В + В | страница 39
– Мы жили с Ним три года, – наконец произнесла она. Я почувствовала себя обманутой и даже использованной. – А потом Он сбежал к другой, и Ему было без разницы, что Миша слишком маленький.
Тяжелый вздох измученного ударами судьбы человека раздался в просторной спальне. Она села. Гладкое плечо засеребрилось под взглядом уходящей луны. Коснувшись его, склонила голову набок, легкие волосы переметнулись в сторону. Её длинная шея снова обнажилась, взывая ко мне. Но я пересилила себя, чтобы ей было слегка говорить. В мою голову пришла одна простая мысль. С кем бы она ни спала, с кем бы ни пролетала её ночь, Ника никогда не открывает себя полностью. Так же она сидела перед Вовой, и его женственные руки касались гибкой спины, упругих бёдер. Так же она сидела перед вторым мужем, наверное, всего один раз, проявив слабину в данном давным-давно обещании не принадлежать никому, кроме Него. Вот она сидит передо мной, недавно ещё беззащитная и податливая. Ровная стена спины загораживает меня от неё, ни за что не подпустит близко, даже если я сильно этого захочу.
– Он ушел, а потом я встретила Василия, крупного банкира, который каким-то чудом влюбился в меня по уши, – продолжала она, замерев. – С Василием мы жили спокойно, по-доброму, почти десять лет вместе, может, даже больше. А потом он запил, начал истерить, закрылся совсем от меня, уехал лечиться и не вернулся. Довела я его, – она прижала пальцы к губам, задержала дыхание, пытаясь обмануть меня. Ей хотелось казаться сильной и стойкой после всего, что с ней произошло, но эмоции хлестали изнутри и ревели. – Потом и Машу довела: удавилась девчонка.
Слезы брызнули, словно из прорвавшейся плотины. Она зажала раскрытый в беззвучном крике рот, задыхаясь слезами. Растерявшись, я обняла её и погладила по голове. Истошный вопль скорби раздался у моей груди. Она схватила одеяло и поднесла его ко лицу, чтобы немного заглушить выплеск боли. Качая её словно маленькую, водила по волосам, спутанным, мокрым. Легкие её расширялись и тут же сужались, выдавливая из себя стон горечи. Я ничего не могла сделать, я была бессильна против её прошлого, против её выбора.

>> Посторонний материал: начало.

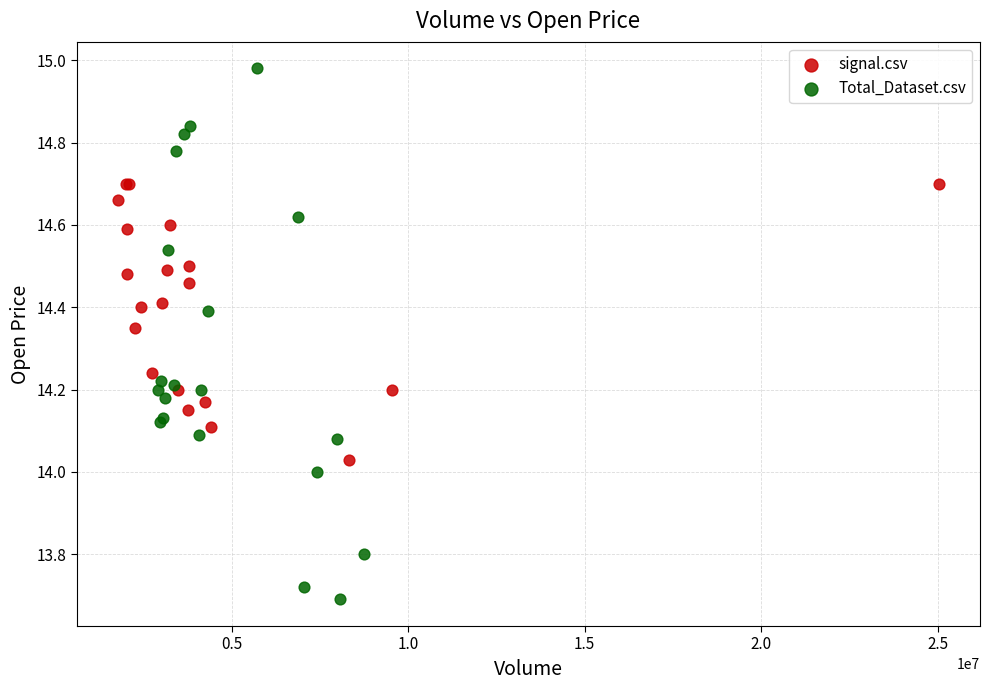

Which series reaches the minimum Y coordinate?

Total_Dataset.csv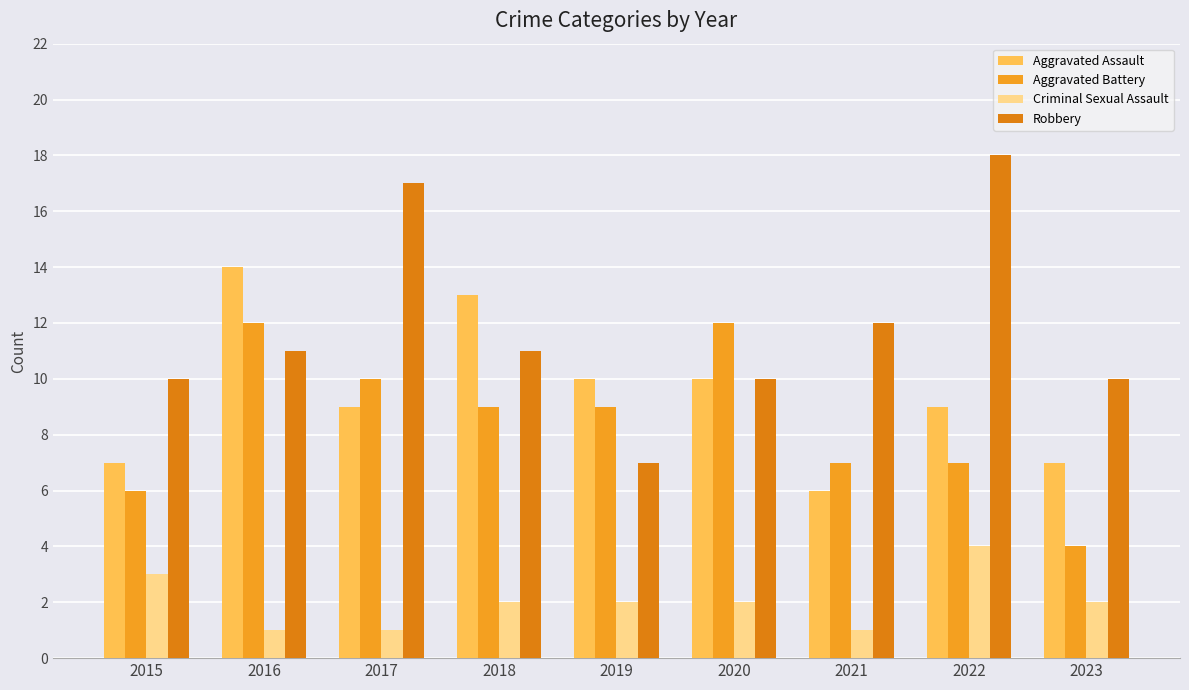

What is the total value across all series at 2016?

38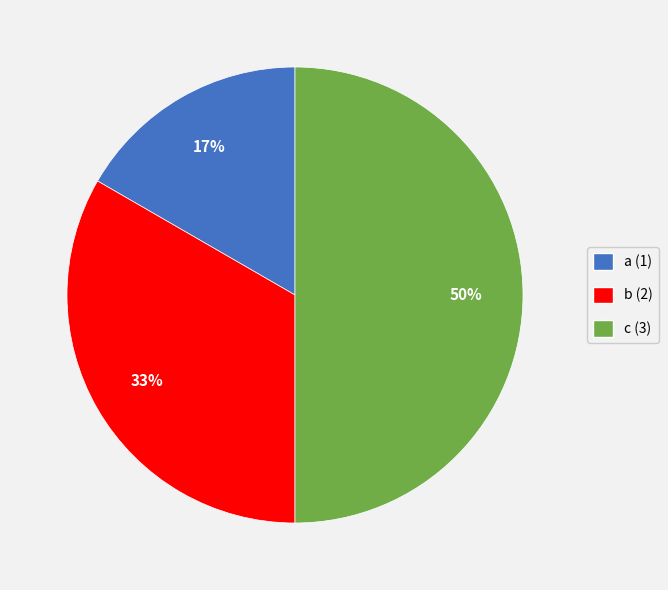

To the nearest percent, what is the difference between the largest and smallest slice percentages?

33%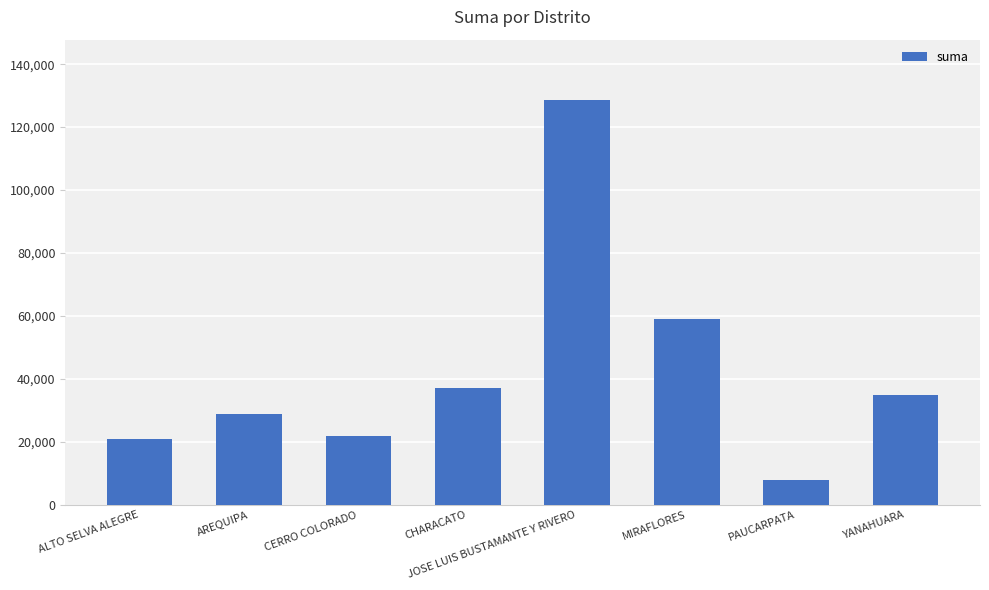

What position from the right is ALTO SELVA ALEGRE?

8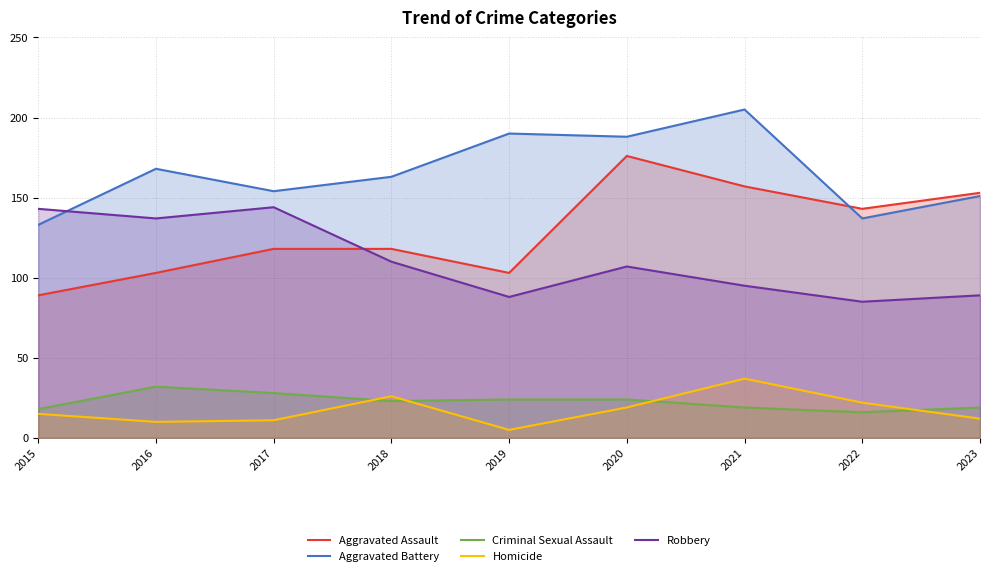

What is the approximate value of Robbery at 2021?

95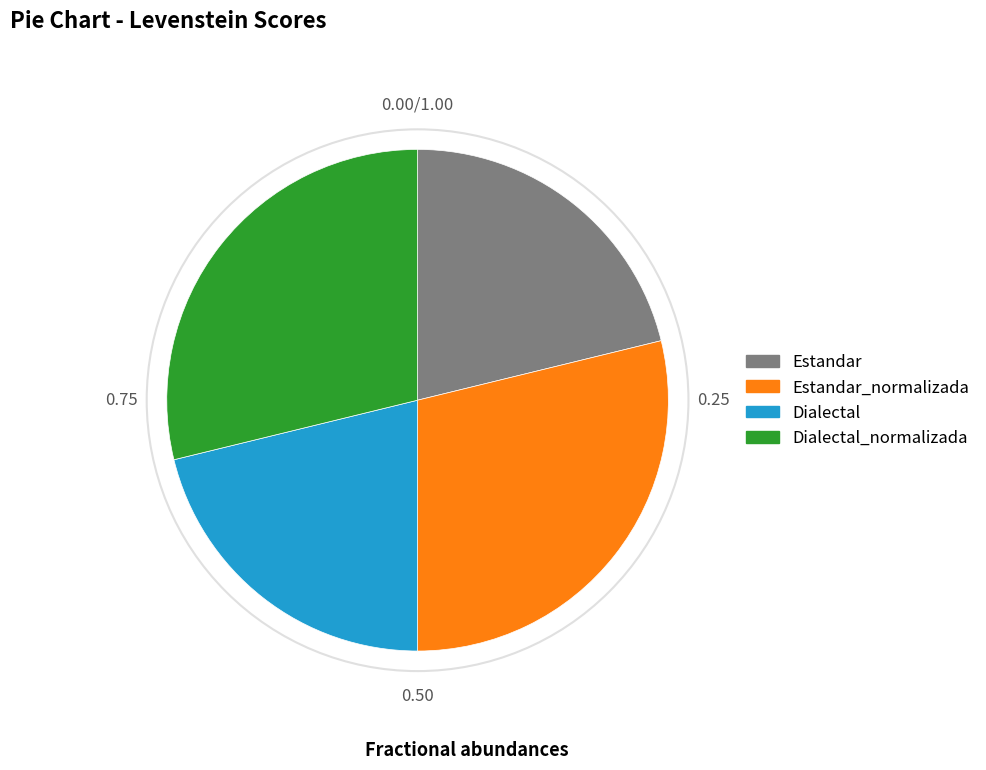

Is there any slice that represents more than half of the pie?

No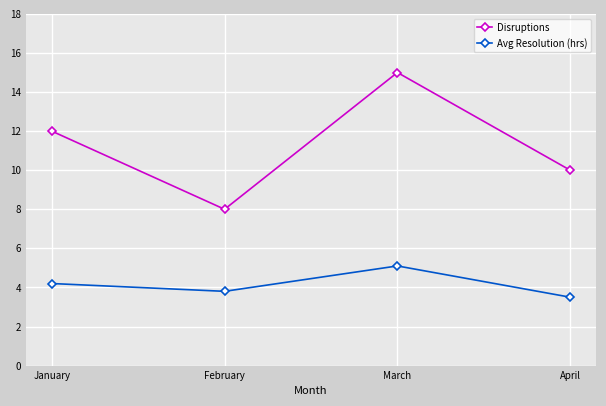

At which category is the sum across all series the highest?

March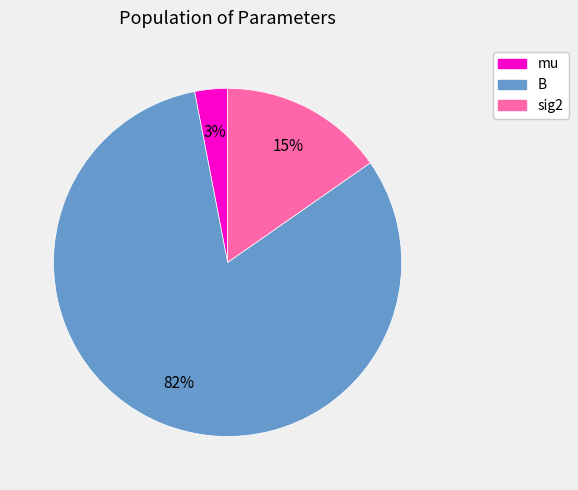

How many slices are in this pie chart?

3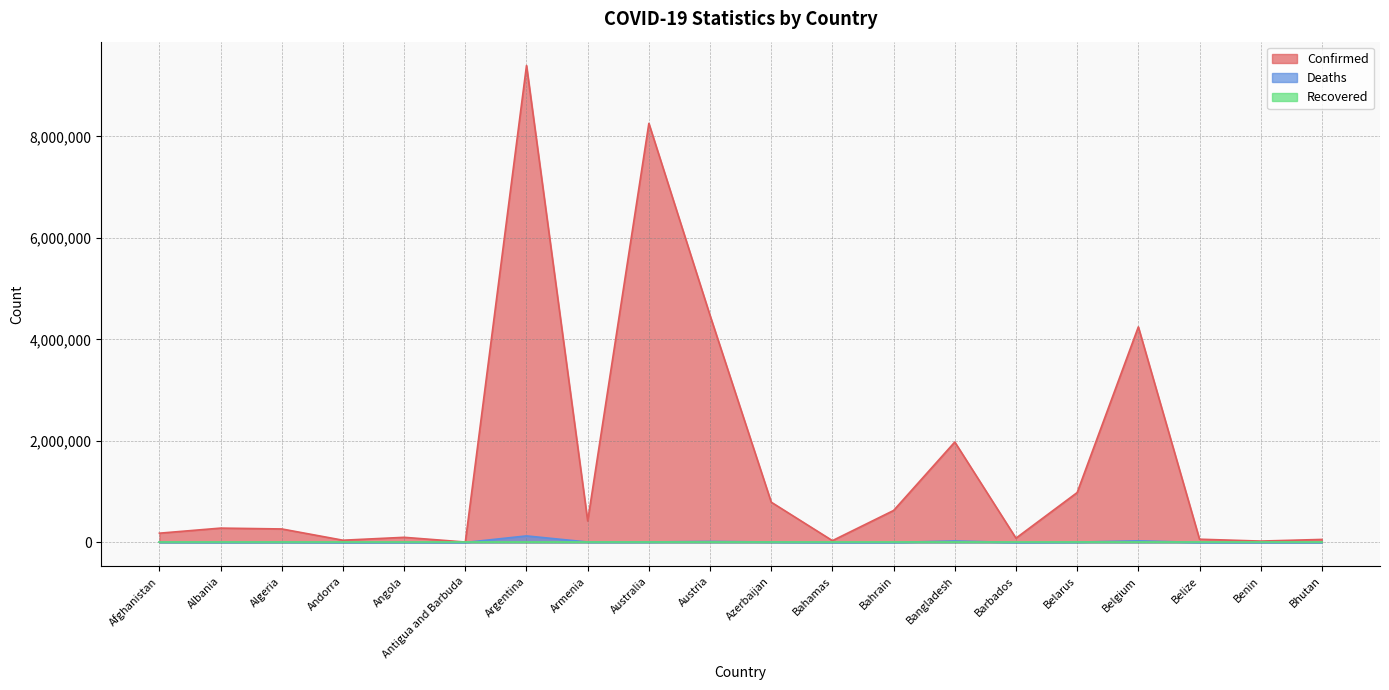

True or false: Confirmed and Deaths cross at least once.

False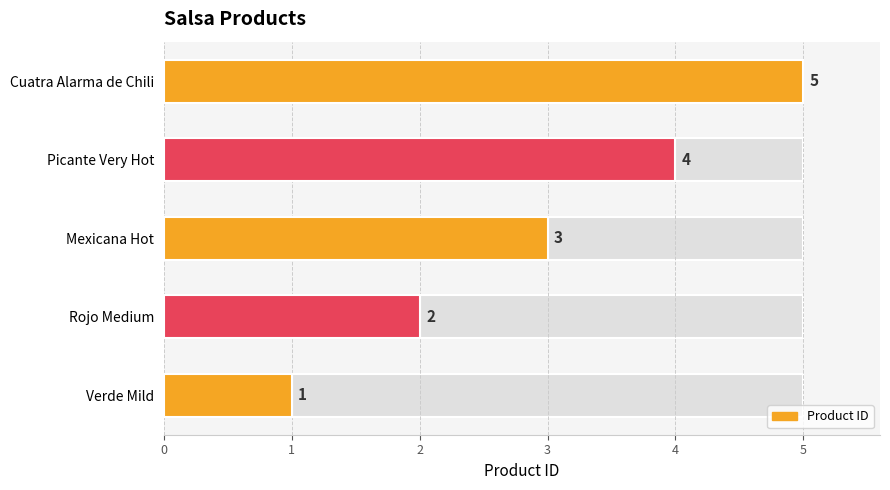

What is the change in value from Rojo Medium to Picante Very Hot?

+2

Горло надрывалось и выдавало обрывки криков. Может, голос и садился, но агония не проходила. Холодными руками она хватала меня за плечо, крепче прижимала, вцеплялась в запястья, давила ногтями на вены, ненарочно дергала за волосы. Она извивалась, как злая змея, капающая ядом. Едва я могла удержать её. Вскакивая, она вырывалась из моих объятий, отталкивала руки, протянутые, готовые успокоить, она комкала и бросала одеяло. Наконец она выбежала из спальни, и где-то за стеной полилась вода. Я поспешила за ней. Сидя в большой круглой ванне, она обнимала колени и рыдала. Сильная, громкая, сбивающая струя почти не заглушала её сплошных монотонных восклицаний, обвинений себя во всех грехах. На секунду обрадовавшись, я оглядела ванную комнату и ничего острого, что могло бы помочь ей кончить страдания сейчас, рядом не оказалось. Даже женская бритва, оснащенная всеми подушечками безопасности, лежала на тумбочке, в другом конце.